BEGIN

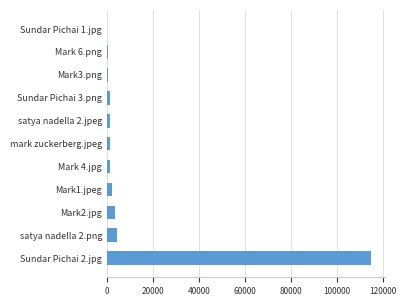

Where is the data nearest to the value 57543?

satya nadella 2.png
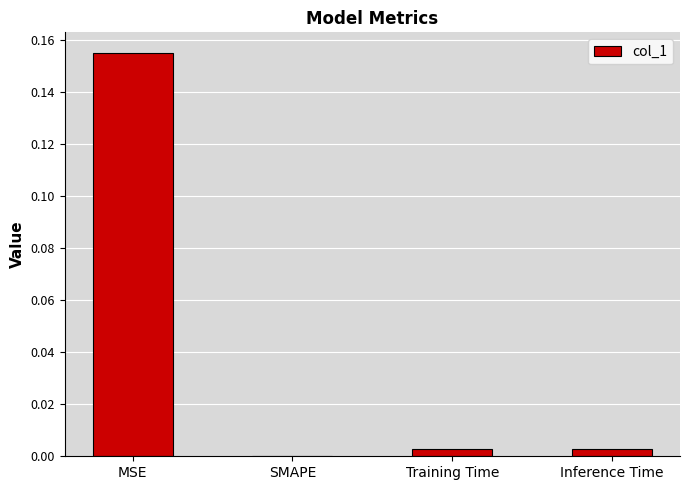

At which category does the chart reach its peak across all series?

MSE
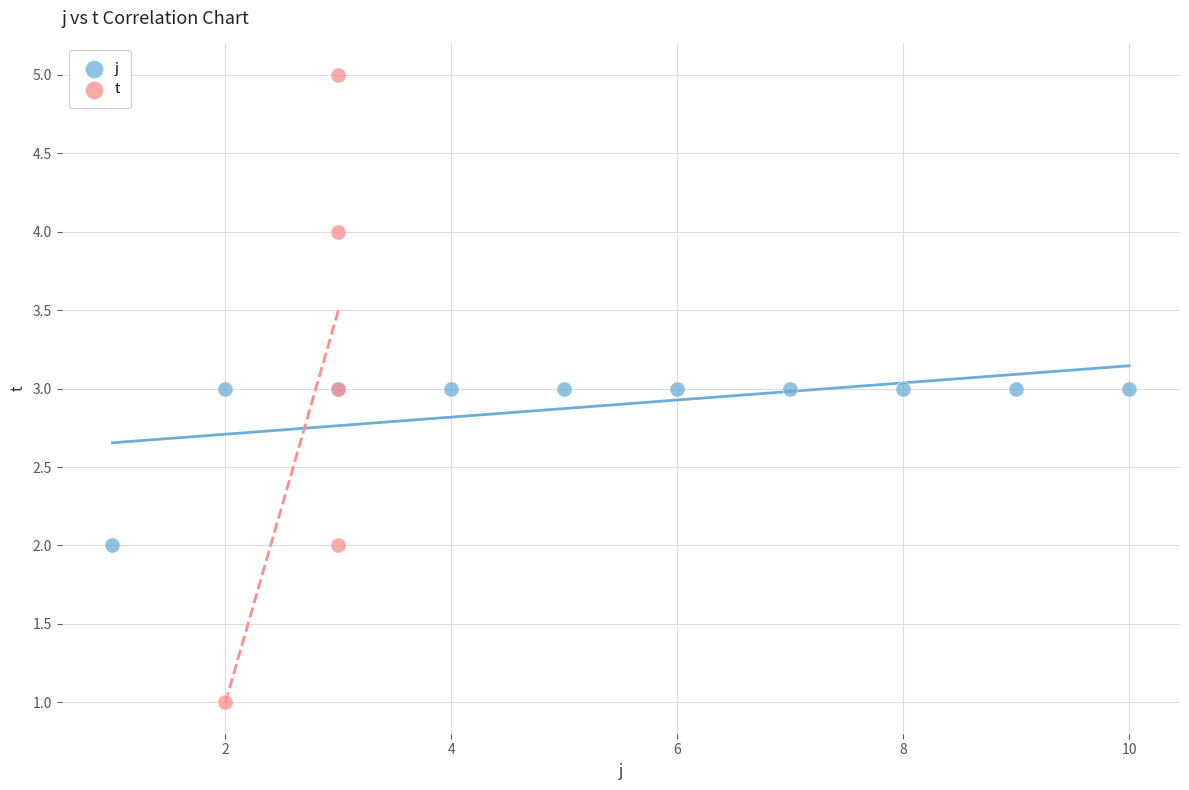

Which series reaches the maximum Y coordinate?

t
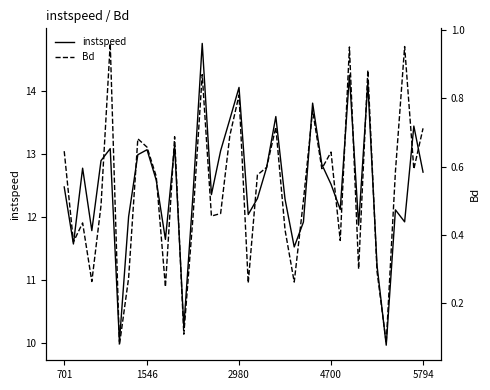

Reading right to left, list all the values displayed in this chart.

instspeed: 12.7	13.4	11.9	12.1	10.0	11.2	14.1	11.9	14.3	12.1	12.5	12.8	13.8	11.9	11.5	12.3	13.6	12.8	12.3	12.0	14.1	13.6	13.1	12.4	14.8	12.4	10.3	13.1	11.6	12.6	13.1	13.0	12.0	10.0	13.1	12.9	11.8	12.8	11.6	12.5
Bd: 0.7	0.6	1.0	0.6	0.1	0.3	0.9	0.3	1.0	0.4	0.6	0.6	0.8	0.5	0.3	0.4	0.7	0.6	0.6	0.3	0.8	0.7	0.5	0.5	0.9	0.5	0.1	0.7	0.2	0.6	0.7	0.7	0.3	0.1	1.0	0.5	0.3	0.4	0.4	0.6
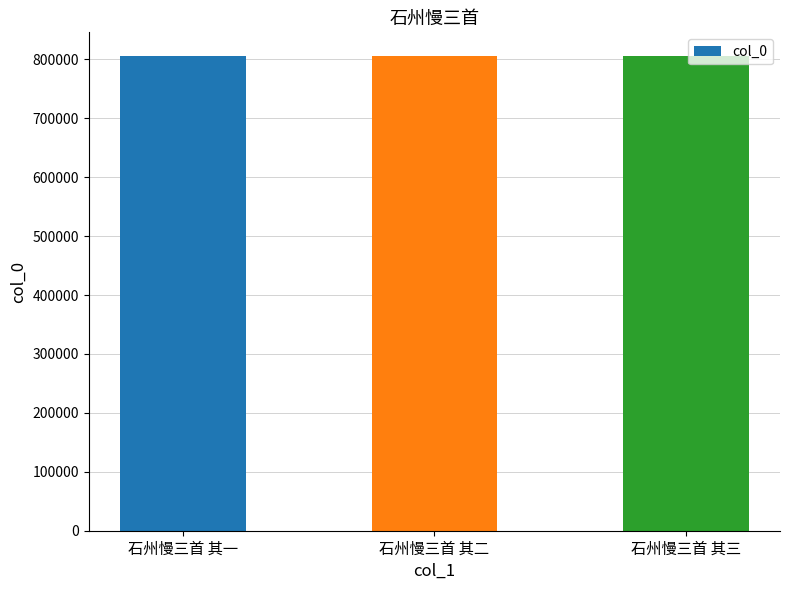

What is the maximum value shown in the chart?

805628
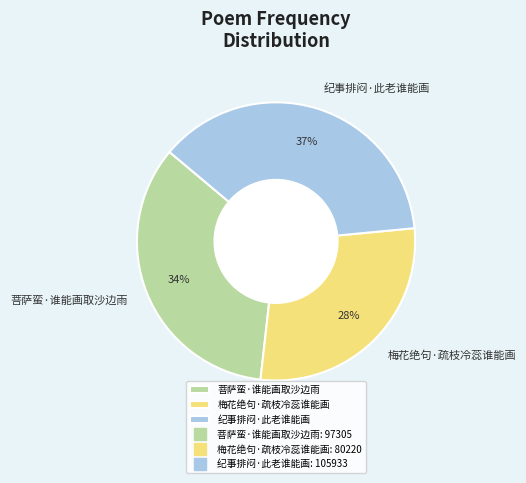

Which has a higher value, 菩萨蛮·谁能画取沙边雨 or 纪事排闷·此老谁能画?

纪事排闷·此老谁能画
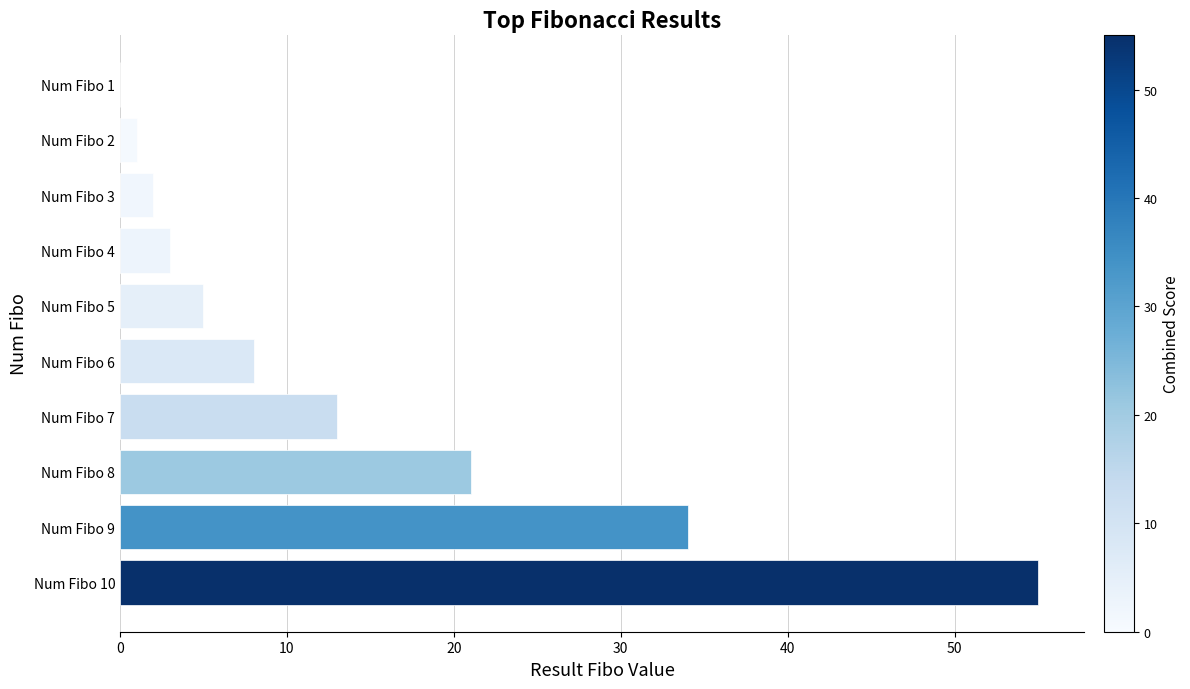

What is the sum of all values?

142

END

Work item
Copy each line of the data above that contains the word "chart".

Solution to the problem
At which category does the chart reach its peak across all series?
Reading right to left, list all the values displayed in this chart.
What is the maximum value shown in the chart?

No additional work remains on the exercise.